Implement a model using the same workflow as above with [RandomForestRegressor](https://scikit-learn.org/stable/modules/generated/sklearn.ensemble.RandomForestRegressor.html). Hint: to avoid a warning regarding argument defaults, set `n_estimators = 100` within `RandomForestRegressor()`.

How does it perform?

## Exercise: Support Vector Regression

Implement a model using [SVR](https://scikit-learn.org/stable/modules/generated/sklearn.svm.SVR.html). Hint: to avoid a warning regarding argument defaults, set `gamma='auto'` within `SVR()`.

Is this performance surprising? Have a quick look at the [documentation](https://scikit-learn.org/stable/modules/generated/sklearn.svm.SVR.html) - any ideas how you might improve its performance?

## Exercise: Algorithm hyperparameters (optional)

Each of these algorithms has various hyperparameters that can be adjusted to fine tune the model.

Hyperparameters are the options used to direct the learning process. Parameters are the learned model coefficients.

- Gradient Boosting
    - Main tuning hyperparameters:
         - `n_estimators`
         - `learning_rate`
         - `max_depth`
- Random Forests
    - Main tuning hyperparameters:
         - `n_estimators`
         - `max_features`
         - `max_depth`
- Support Vector Regression
    - Main tuning hyperparameters:
        - `C`
        - `epsilon`
        - `kernel`
        
        
- Different algorithms respond to hyperparameter adjustments differently.

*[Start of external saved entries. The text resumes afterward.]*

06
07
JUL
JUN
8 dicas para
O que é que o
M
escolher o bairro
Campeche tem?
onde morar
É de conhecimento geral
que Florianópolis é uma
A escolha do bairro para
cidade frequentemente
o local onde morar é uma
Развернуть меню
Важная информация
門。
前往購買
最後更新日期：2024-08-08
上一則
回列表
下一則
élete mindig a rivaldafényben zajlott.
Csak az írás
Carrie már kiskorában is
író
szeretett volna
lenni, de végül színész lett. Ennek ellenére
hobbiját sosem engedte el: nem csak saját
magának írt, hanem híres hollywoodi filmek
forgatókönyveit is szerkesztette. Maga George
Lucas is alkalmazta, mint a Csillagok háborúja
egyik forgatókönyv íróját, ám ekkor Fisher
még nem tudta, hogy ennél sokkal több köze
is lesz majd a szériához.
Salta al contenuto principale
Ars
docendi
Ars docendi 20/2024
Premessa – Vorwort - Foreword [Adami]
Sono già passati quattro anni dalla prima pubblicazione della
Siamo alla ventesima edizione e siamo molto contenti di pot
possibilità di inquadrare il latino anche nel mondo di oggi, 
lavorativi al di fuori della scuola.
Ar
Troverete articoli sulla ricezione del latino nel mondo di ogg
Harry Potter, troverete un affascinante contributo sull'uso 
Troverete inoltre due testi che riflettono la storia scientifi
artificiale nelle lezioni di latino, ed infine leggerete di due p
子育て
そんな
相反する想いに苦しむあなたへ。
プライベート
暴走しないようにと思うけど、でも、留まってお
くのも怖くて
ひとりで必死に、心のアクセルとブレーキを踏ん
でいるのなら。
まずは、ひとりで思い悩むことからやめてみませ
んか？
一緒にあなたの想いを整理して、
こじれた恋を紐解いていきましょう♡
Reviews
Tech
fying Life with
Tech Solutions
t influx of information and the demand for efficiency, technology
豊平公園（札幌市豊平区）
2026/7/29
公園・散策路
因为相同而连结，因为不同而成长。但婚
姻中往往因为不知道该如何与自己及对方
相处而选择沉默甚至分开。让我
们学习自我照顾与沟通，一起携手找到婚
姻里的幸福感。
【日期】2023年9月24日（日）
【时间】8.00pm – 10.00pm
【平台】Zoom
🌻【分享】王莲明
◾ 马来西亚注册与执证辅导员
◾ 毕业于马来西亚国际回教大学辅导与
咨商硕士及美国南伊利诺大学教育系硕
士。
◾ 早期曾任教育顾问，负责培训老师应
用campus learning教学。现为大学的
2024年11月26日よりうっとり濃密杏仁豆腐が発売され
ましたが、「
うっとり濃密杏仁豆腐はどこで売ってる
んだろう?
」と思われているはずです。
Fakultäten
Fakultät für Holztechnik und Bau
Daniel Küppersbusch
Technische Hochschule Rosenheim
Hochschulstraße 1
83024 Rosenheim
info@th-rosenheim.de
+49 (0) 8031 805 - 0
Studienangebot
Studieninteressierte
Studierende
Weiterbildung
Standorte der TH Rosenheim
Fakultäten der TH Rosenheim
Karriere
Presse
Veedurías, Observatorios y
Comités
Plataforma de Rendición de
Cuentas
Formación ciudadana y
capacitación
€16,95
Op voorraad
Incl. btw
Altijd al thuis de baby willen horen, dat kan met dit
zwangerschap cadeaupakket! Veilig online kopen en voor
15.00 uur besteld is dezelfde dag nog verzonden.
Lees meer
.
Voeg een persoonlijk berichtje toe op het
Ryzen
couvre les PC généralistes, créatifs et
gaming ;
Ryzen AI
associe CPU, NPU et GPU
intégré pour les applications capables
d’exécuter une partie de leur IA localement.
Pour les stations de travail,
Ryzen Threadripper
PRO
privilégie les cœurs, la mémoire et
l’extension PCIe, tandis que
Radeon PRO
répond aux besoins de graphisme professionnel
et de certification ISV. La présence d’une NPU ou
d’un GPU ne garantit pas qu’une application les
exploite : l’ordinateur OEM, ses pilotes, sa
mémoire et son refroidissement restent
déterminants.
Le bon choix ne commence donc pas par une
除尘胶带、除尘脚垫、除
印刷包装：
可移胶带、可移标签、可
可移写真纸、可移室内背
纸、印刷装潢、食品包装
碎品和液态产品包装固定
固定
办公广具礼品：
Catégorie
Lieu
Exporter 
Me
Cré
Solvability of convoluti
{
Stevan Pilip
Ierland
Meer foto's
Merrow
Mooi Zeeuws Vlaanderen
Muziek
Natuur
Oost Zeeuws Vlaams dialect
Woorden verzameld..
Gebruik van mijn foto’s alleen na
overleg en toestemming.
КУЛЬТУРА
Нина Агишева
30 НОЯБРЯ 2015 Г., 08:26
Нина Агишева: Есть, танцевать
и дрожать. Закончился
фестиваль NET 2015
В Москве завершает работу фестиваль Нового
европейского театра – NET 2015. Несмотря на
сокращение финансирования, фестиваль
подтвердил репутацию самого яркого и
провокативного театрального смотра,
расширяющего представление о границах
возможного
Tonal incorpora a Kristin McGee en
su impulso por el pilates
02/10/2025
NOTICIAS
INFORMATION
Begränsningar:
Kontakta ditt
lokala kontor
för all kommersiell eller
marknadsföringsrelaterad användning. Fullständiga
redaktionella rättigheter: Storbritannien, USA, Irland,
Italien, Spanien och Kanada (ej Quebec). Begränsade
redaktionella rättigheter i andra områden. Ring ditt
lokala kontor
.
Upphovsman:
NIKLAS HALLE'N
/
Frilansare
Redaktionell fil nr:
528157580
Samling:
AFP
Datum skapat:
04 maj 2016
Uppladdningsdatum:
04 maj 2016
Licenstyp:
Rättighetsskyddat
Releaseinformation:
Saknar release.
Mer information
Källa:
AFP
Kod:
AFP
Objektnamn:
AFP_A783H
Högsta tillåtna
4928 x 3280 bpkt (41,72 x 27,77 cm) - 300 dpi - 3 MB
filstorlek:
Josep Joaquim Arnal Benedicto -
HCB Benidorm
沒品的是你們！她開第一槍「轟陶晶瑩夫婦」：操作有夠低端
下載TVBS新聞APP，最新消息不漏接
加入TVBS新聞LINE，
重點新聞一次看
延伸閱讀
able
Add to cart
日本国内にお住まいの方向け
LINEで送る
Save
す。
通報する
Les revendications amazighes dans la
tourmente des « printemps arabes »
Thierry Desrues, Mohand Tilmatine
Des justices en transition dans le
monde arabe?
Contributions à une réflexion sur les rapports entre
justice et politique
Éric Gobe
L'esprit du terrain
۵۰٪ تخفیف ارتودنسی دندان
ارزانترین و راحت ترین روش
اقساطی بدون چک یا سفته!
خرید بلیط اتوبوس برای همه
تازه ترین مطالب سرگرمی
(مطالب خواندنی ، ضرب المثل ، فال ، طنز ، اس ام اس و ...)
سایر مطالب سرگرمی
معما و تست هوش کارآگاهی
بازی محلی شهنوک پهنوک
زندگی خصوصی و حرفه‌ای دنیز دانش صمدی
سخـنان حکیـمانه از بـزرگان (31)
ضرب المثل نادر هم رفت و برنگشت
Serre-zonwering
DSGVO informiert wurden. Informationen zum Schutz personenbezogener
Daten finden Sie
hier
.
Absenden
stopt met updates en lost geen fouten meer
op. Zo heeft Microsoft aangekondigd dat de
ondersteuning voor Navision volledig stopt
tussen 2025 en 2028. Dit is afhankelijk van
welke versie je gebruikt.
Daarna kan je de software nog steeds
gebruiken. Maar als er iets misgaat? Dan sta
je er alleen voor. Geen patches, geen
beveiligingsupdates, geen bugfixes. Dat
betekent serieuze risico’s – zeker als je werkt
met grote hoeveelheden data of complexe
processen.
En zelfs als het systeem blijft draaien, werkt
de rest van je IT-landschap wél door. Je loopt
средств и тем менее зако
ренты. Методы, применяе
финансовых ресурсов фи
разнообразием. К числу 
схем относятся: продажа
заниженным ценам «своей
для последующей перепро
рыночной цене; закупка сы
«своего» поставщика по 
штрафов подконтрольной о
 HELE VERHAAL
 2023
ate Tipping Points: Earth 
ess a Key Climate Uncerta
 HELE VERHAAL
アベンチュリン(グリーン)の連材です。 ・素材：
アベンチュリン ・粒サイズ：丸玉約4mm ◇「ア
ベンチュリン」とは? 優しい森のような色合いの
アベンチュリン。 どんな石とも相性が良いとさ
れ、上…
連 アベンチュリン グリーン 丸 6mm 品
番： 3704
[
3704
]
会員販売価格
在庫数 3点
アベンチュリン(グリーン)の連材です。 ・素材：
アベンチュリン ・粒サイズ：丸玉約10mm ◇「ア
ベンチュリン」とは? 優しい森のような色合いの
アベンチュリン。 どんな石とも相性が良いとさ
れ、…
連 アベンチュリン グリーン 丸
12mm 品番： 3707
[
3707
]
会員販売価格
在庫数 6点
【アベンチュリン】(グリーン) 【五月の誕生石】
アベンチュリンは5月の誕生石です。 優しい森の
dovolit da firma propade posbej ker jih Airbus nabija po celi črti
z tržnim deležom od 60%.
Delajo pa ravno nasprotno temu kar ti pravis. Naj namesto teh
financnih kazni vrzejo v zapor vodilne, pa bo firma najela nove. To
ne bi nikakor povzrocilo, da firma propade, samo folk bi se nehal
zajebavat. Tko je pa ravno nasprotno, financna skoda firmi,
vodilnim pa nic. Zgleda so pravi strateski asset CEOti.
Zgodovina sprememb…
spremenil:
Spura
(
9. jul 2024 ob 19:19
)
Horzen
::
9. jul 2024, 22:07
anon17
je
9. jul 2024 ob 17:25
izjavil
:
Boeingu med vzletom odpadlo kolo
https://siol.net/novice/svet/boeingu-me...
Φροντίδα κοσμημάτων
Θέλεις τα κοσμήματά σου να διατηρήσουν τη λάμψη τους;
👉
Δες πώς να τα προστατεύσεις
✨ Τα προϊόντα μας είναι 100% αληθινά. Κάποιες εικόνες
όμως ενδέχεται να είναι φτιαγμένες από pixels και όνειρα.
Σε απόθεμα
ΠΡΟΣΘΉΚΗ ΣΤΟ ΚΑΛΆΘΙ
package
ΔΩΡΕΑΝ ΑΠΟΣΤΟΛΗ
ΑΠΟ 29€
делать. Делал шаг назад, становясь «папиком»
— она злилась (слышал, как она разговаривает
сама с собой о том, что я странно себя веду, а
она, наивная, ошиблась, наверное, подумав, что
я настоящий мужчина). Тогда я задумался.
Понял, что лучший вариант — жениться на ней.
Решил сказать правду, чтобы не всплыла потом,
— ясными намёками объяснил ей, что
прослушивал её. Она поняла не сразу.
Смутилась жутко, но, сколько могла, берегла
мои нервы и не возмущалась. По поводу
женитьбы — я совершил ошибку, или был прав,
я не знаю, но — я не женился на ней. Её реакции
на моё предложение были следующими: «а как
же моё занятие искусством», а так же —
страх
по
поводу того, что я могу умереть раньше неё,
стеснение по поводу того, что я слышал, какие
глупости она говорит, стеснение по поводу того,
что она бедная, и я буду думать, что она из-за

For this data problem, the performance of the SVR model is *highly dependent* on the values of the hyperparameters. This is what can improve the SVR model to closer to the accuracy of the others.


- Have a look at the documentation to see what each of these parameters do.
- What are their default values?
- Play around with changing these hyperparameters to see if you can improve the model accuracies.
- For the SVR model - try much larger values for `epsilon` and `C`!